Understanding the History of Ancient Israel

Abstract

Classical History: A Sketch, with Three Artefacts

Professor T. P. Wiseman, FBA, University of Exeter

This paper has two modest aims. The first is to offer a reminder of the chronological range of Greco-Roman history, and the nature of the main narrative sources - Herodotus, Thucydides, Livy, Tacitus. The second is to present three brief case-studies of how archaeological evidence has been used in relation to what the narrative sources tell us: the artefacts in question are a gold mask from Mycenae, an archaic inscription from near Rome, and a gold locket condemned in the nineteenth century as a forgery.

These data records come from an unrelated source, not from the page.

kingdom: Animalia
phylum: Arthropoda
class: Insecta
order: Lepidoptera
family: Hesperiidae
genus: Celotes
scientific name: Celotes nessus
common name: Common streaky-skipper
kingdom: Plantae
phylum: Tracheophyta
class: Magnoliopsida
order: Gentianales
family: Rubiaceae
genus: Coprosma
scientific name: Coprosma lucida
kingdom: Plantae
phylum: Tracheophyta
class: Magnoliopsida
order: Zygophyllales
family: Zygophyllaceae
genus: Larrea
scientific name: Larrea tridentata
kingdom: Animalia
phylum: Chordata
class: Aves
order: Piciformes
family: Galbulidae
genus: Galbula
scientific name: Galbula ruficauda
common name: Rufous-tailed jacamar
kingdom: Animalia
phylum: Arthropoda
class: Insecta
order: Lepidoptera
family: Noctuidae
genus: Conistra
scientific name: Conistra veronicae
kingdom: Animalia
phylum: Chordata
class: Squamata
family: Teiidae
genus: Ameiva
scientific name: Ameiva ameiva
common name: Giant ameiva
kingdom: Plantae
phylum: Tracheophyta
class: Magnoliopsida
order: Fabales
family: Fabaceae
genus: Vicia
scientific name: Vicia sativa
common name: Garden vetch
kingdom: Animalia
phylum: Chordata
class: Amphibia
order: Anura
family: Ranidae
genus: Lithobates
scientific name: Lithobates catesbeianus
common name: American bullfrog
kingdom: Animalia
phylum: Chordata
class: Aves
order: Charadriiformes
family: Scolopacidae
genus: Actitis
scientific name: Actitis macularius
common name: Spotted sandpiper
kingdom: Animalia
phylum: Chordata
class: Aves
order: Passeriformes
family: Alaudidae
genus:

Inevitably, I can offer only a very superficial treatment of a huge subject. But I hope nevertheless that it may have some helpful analogies for historians of ancient Israel. The privileged texts of the classic authors are not privileged in quite the same way as those of the Bible, and the authors' circumstances and motives for writing are much more clearly understood. But the modern historian’s need to deal critically with them, and to avoid privileging what they say over other types of information, may be as acute in the case of ancient Israel as it is in that of 'classical antiquity'. What matters is that the 'will to believe' should be resisted, and inference from artefacts should not be prejudiced by what the texts may lead us to expect.